### Problem
Where the line with "2『戴森这里一直在讲「RNA" appears in the records below, start there and transcribe each line exactly through the last.

### Rendered images with source text

=== Section Start ===

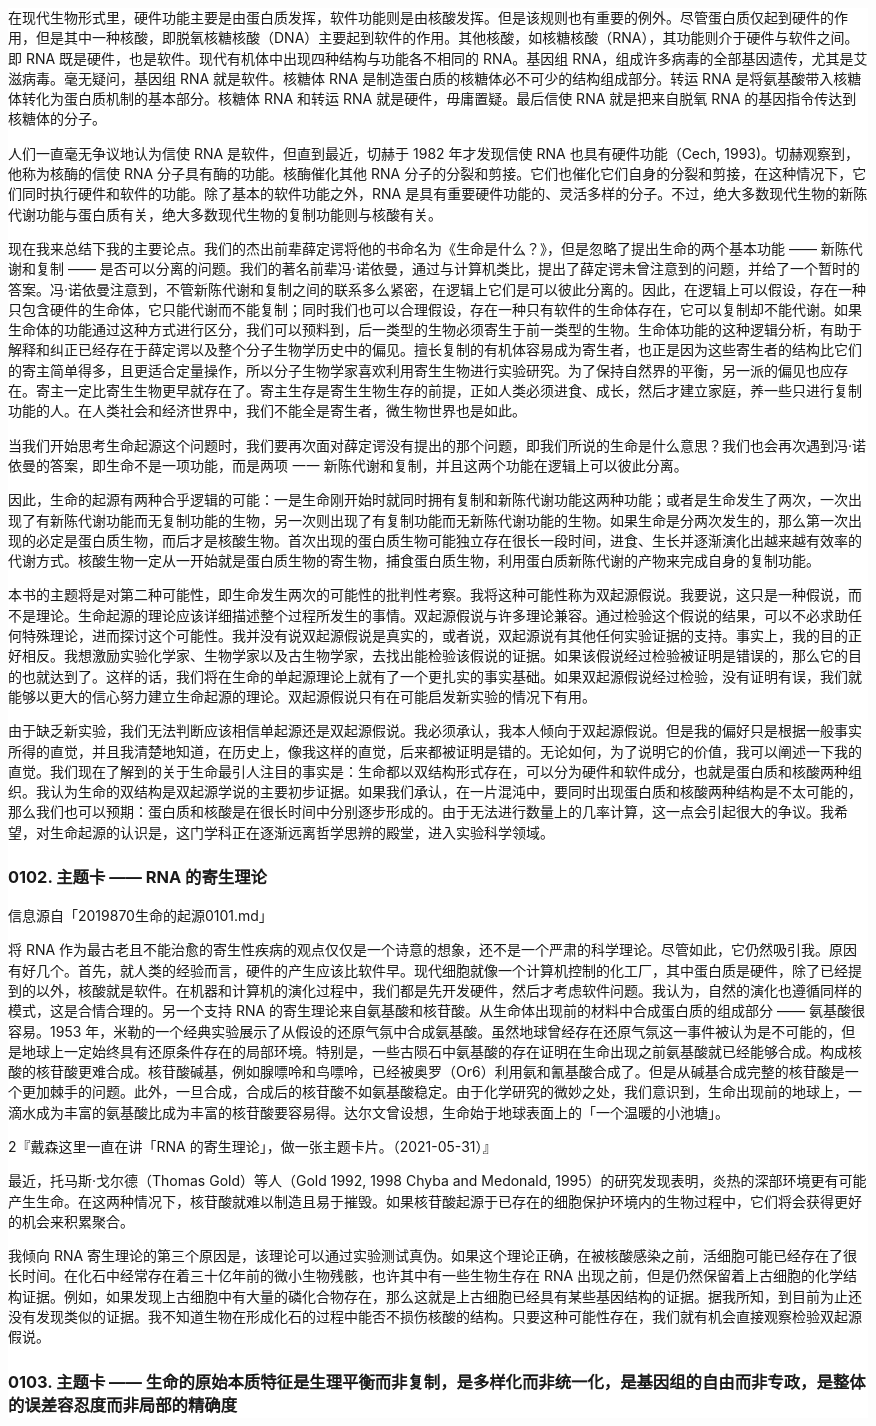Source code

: 在现代生物形式里，硬件功能主要是由蛋白质发挥，软件功能则是由核酸发挥。但是该规则也有重要的例外。尽管蛋白质仅起到硬件的作用，但是其中一种核酸，即脱氧核糖核酸（DNA）主要起到软件的作用。其他核酸，如核糖核酸（RNA），其功能则介于硬件与软件之间。即 RNA 既是硬件，也是软件。现代有机体中出现四种结构与功能各不相同的 RNA。基因组 RNA，组成许多病毒的全部基因遗传，尤其是艾滋病毒。毫无疑问，基因组 RNA 就是软件。核糖体 RNA 是制造蛋白质的核糖体必不可少的结构组成部分。转运 RNA 是将氨基酸带入核糖体转化为蛋白质机制的基本部分。核糖体 RNA 和转运 RNA 就是硬件，毋庸置疑。最后信使 RNA 就是把来自脱氧 RNA 的基因指令传达到核糖体的分子。

人们一直毫无争议地认为信使 RNA 是软件，但直到最近，切赫于 1982 年才发现信使 RNA 也具有硬件功能（Cech, 1993)。切赫观察到，他称为核酶的信使 RNA 分子具有酶的功能。核酶催化其他 RNA 分子的分裂和剪接。它们也催化它们自身的分裂和剪接，在这种情况下，它们同时执行硬件和软件的功能。除了基本的软件功能之外，RNA 是具有重要硬件功能的、灵活多样的分子。不过，绝大多数现代生物的新陈代谢功能与蛋白质有关，绝大多数现代生物的复制功能则与核酸有关。

现在我来总结下我的主要论点。我们的杰出前辈薛定谔将他的书命名为《生命是什么？》，但是忽略了提出生命的两个基本功能 —— 新陈代谢和复制 —— 是否可以分离的问题。我们的著名前辈冯·诺依曼，通过与计算机类比，提出了薛定谔未曾注意到的问题，并给了一个暂时的答案。冯·诺依曼注意到，不管新陈代谢和复制之间的联系多么紧密，在逻辑上它们是可以彼此分离的。因此，在逻辑上可以假设，存在一种只包含硬件的生命体，它只能代谢而不能复制；同时我们也可以合理假设，存在一种只有软件的生命体存在，它可以复制却不能代谢。如果生命体的功能通过这种方式进行区分，我们可以预料到，后一类型的生物必须寄生于前一类型的生物。生命体功能的这种逻辑分析，有助于解释和纠正已经存在于薛定谔以及整个分子生物学历史中的偏见。擅长复制的有机体容易成为寄生者，也正是因为这些寄生者的结构比它们的寄主简单得多，且更适合定量操作，所以分子生物学家喜欢利用寄生生物进行实验研究。为了保持自然界的平衡，另一派的偏见也应存在。寄主一定比寄生生物更早就存在了。寄主生存是寄生生物生存的前提，正如人类必须进食、成长，然后才建立家庭，养一些只进行复制功能的人。在人类社会和经济世界中，我们不能全是寄生者，微生物世界也是如此。

当我们开始思考生命起源这个问题时，我们要再次面对薛定谔没有提出的那个问题，即我们所说的生命是什么意思？我们也会再次遇到冯·诺依曼的答案，即生命不是一项功能，而是两项 一一 新陈代谢和复制，并且这两个功能在逻辑上可以彼此分离。

因此，生命的起源有两种合乎逻辑的可能：一是生命刚开始时就同时拥有复制和新陈代谢功能这两种功能；或者是生命发生了两次，一次出现了有新陈代谢功能而无复制功能的生物，另一次则出现了有复制功能而无新陈代谢功能的生物。如果生命是分两次发生的，那么第一次出现的必定是蛋白质生物，而后才是核酸生物。首次出现的蛋白质生物可能独立存在很长一段时间，进食、生长并逐渐演化出越来越有效率的代谢方式。核酸生物一定从一开始就是蛋白质生物的寄生物，捕食蛋白质生物，利用蛋白质新陈代谢的产物来完成自身的复制功能。

本书的主题将是对第二种可能性，即生命发生两次的可能性的批判性考察。我将这种可能性称为双起源假说。我要说，这只是一种假说，而不是理论。生命起源的理论应该详细描述整个过程所发生的事情。双起源假说与许多理论兼容。通过检验这个假说的结果，可以不必求助任何特殊理论，进而探讨这个可能性。我并没有说双起源假说是真实的，或者说，双起源说有其他任何实验证据的支持。事实上，我的目的正好相反。我想激励实验化学家、生物学家以及古生物学家，去找出能检验该假说的证据。如果该假说经过检验被证明是错误的，那么它的目的也就达到了。这样的话，我们将在生命的单起源理论上就有了一个更扎实的事实基础。如果双起源假说经过检验，没有证明有误，我们就能够以更大的信心努力建立生命起源的理论。双起源假说只有在可能启发新实验的情况下有用。

由于缺乏新实验，我们无法判断应该相信单起源还是双起源假说。我必须承认，我本人倾向于双起源假说。但是我的偏好只是根据一般事实所得的直觉，并且我清楚地知道，在历史上，像我这样的直觉，后来都被证明是错的。无论如何，为了说明它的价值，我可以阐述一下我的直觉。我们现在了解到的关于生命最引人注目的事实是：生命都以双结构形式存在，可以分为硬件和软件成分，也就是蛋白质和核酸两种组织。我认为生命的双结构是双起源学说的主要初步证据。如果我们承认，在一片混沌中，要同时出现蛋白质和核酸两种结构是不太可能的，那么我们也可以预期：蛋白质和核酸是在很长时间中分别逐步形成的。由于无法进行数量上的几率计算，这一点会引起很大的争议。我希望，对生命起源的认识是，这门学科正在逐渐远离哲学思辨的殿堂，进入实验科学领域。

### 0102. 主题卡 —— RNA 的寄生理论

信息源自「2019870生命的起源0101.md」

将 RNA 作为最古老且不能治愈的寄生性疾病的观点仅仅是一个诗意的想象，还不是一个严肃的科学理论。尽管如此，它仍然吸引我。原因有好几个。首先，就人类的经验而言，硬件的产生应该比软件早。现代细胞就像一个计算机控制的化工厂，其中蛋白质是硬件，除了已经提到的以外，核酸就是软件。在机器和计算机的演化过程中，我们都是先开发硬件，然后才考虑软件问题。我认为，自然的演化也遵循同样的模式，这是合情合理的。另一个支持 RNA 的寄生理论来自氨基酸和核苷酸。从生命体出现前的材料中合成蛋白质的组成部分 —— 氨基酸很容易。1953 年，米勒的一个经典实验展示了从假设的还原气氛中合成氨基酸。虽然地球曾经存在还原气氛这一事件被认为是不可能的，但是地球上一定始终具有还原条件存在的局部环境。特别是，一些古陨石中氨基酸的存在证明在生命出现之前氨基酸就已经能够合成。构成核酸的核苷酸更难合成。核苷酸碱基，例如腺嘌呤和鸟嘌呤，已经被奥罗（Or6）利用氨和氰基酸合成了。但是从碱基合成完整的核苷酸是一个更加棘手的问题。此外，一旦合成，合成后的核苷酸不如氨基酸稳定。由于化学研究的微妙之处，我们意识到，生命出现前的地球上，一滴水成为丰富的氨基酸比成为丰富的核苷酸要容易得。达尔文曾设想，生命始于地球表面上的「一个温暖的小池塘」。

2『戴森这里一直在讲「RNA 的寄生理论」，做一张主题卡片。（2021-05-31）』

最近，托马斯·戈尔德（Thomas Gold）等人（Gold 1992, 1998 Chyba and Medonald, 1995）的研究发现表明，炎热的深部环境更有可能产生生命。在这两种情况下，核苷酸就难以制造且易于摧毁。如果核苷酸起源于已存在的细胞保护环境内的生物过程中，它们将会获得更好的机会来积累聚合。

我倾向 RNA 寄生理论的第三个原因是，该理论可以通过实验测试真伪。如果这个理论正确，在被核酸感染之前，活细胞可能已经存在了很长时间。在化石中经常存在着三十亿年前的微小生物残骸，也许其中有一些生物生存在 RNA 出现之前，但是仍然保留着上古细胞的化学结构证据。例如，如果发现上古细胞中有大量的磷化合物存在，那么这就是上古细胞已经具有某些基因结构的证据。据我所知，到目前为止还没有发现类似的证据。我不知道生物在形成化石的过程中能否不损伤核酸的结构。只要这种可能性存在，我们就有机会直接观察检验双起源假说。

### 0103. 主题卡 —— 生命的原始本质特征是生理平衡而非复制，是多样化而非统一化，是基因组的自由而非专政，是整体的误差容忍度而非局部的精确度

=== Section End ===

### Solution to this problem
2『戴森这里一直在讲「RNA 的寄生理论」，做一张主题卡片。（2021-05-31）』

最近，托马斯·戈尔德（Thomas Gold）等人（Gold 1992, 1998 Chyba and Medonald, 1995）的研究发现表明，炎热的深部环境更有可能产生生命。在这两种情况下，核苷酸就难以制造且易于摧毁。如果核苷酸起源于已存在的细胞保护环境内的生物过程中，它们将会获得更好的机会来积累聚合。

我倾向 RNA 寄生理论的第三个原因是，该理论可以通过实验测试真伪。如果这个理论正确，在被核酸感染之前，活细胞可能已经存在了很长时间。在化石中经常存在着三十亿年前的微小生物残骸，也许其中有一些生物生存在 RNA 出现之前，但是仍然保留着上古细胞的化学结构证据。例如，如果发现上古细胞中有大量的磷化合物存在，那么这就是上古细胞已经具有某些基因结构的证据。据我所知，到目前为止还没有发现类似的证据。我不知道生物在形成化石的过程中能否不损伤核酸的结构。只要这种可能性存在，我们就有机会直接观察检验双起源假说。

### 0103. 主题卡 —— 生命的原始本质特征是生理平衡而非复制，是多样化而非统一化，是基因组的自由而非专政，是整体的误差容忍度而非局部的精确度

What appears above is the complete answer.